Lowering tuition at University of Hawaii campuses can now be done more quickly under a revised policy approved Thursday by the Board of Regents.
Previous rules required that any increase or decrease in tuition be presented at a public meeting at least one semester in advance.
The board, which met Thursday on Maui for its monthly meeting, unanimously approved removing that requirement for tuition decreases. The regents now have the ability to drop tuition during a public board meeting at any time.
Raising tuition still requires advance notice of at least one semester.
The university is in the third year of a five-year tuition schedule, approved in 2011, that is set to ultimately raise tuition by more than 30 percent. But regents have said they plan to revisit the annual 7 percent tuition hikes built into the final two years of the schedule.
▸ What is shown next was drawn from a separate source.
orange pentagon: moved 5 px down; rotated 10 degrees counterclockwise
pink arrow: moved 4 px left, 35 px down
Tuition this year at the UH-Manoa campus is $4,920 per semester, or $9,840 annually, for full-time residents.
UH’s tuition has been rising much faster than the national average, according to a recent report by the Hawaii Educational Policy Center.
Nationally, resident tuition over the past five years at public four-year universities has increased 27 percent, on average, compared with a 47 percent average increase at UH’s four-year campuses.
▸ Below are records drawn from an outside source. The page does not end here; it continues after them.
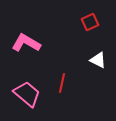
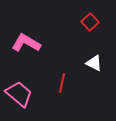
red square: rotated 18 degrees counterclockwise
white triangle: moved 4 px left, 3 px down
pink trapezoid: moved 8 px left
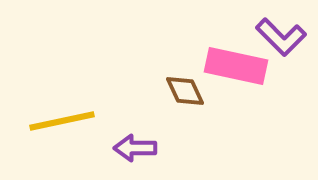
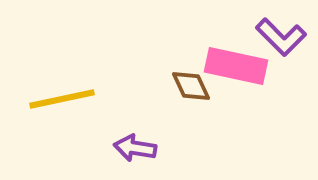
brown diamond: moved 6 px right, 5 px up
yellow line: moved 22 px up
purple arrow: rotated 9 degrees clockwise
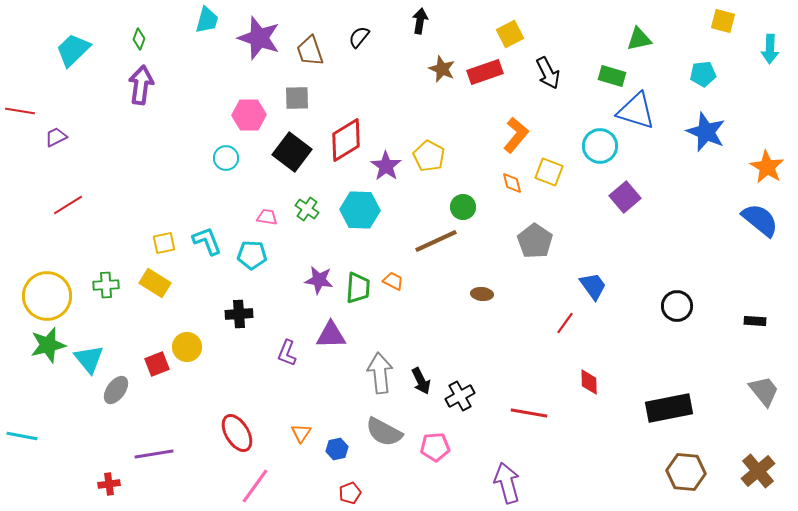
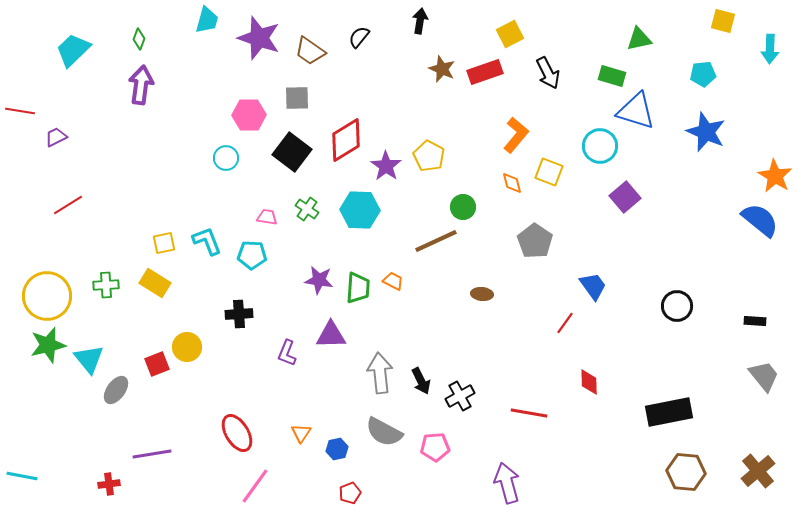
brown trapezoid at (310, 51): rotated 36 degrees counterclockwise
orange star at (767, 167): moved 8 px right, 9 px down
gray trapezoid at (764, 391): moved 15 px up
black rectangle at (669, 408): moved 4 px down
cyan line at (22, 436): moved 40 px down
purple line at (154, 454): moved 2 px left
"UH tuition and fee levels are by themselves competitive. Yet 5,000 (Hawaii public) high school graduates each year do not enroll in college. Is it the cost? Price sensitivity studies suggest that as tuition increases, preference for UH Manoa will begin to decline," the Hawaii Educational Policy Center wrote in its report "Student Costs of Living, Tuition and Debt at the University of Hawaii."
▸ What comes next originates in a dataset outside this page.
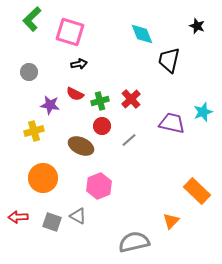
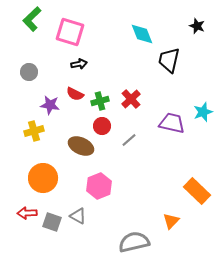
red arrow: moved 9 px right, 4 px up
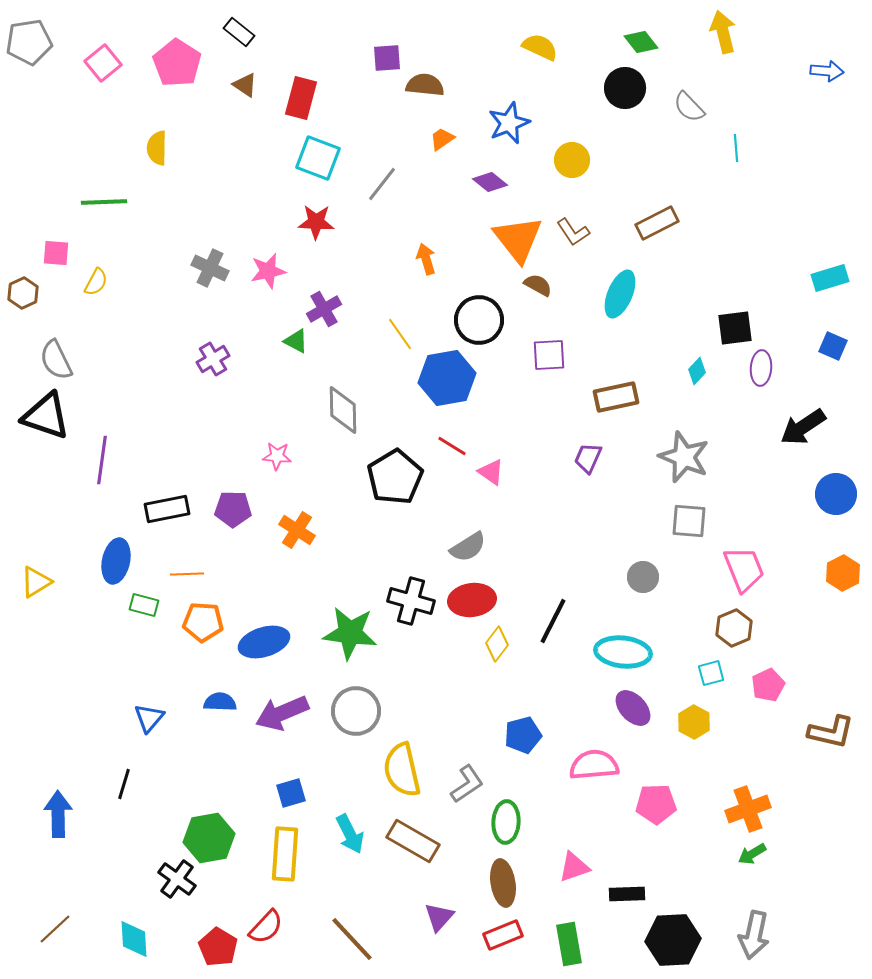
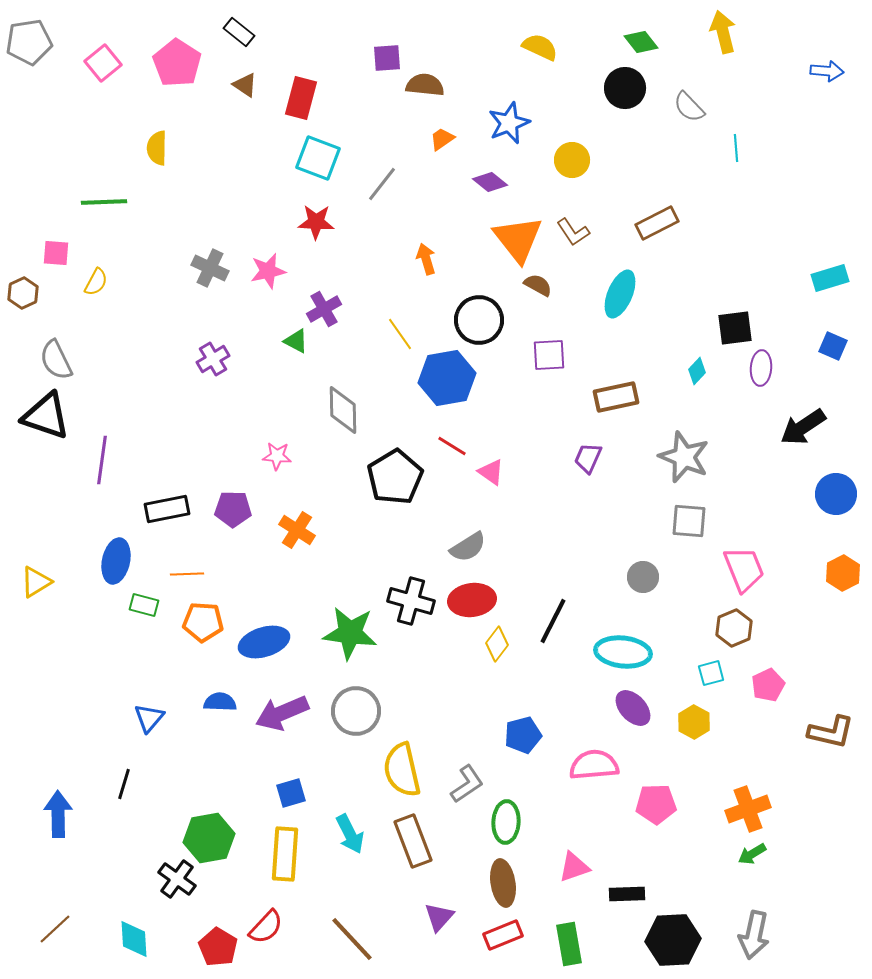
brown rectangle at (413, 841): rotated 39 degrees clockwise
The university and other state departments are preparing budget requests for the upcoming 2015-17 biennium which the Legislature will take up in January.
UH officials have said any decision to adjust tuition up or down won’t happen until after the Legislature finalizes the state’s budget in May.
UH President David Lassner has suggested the regents wait until then to adopt a detailed operating budget for the fiscal year that starts July 1. This would represent a shift from the current practice of adopting UH’s budget request to the Legislature as its operating budget.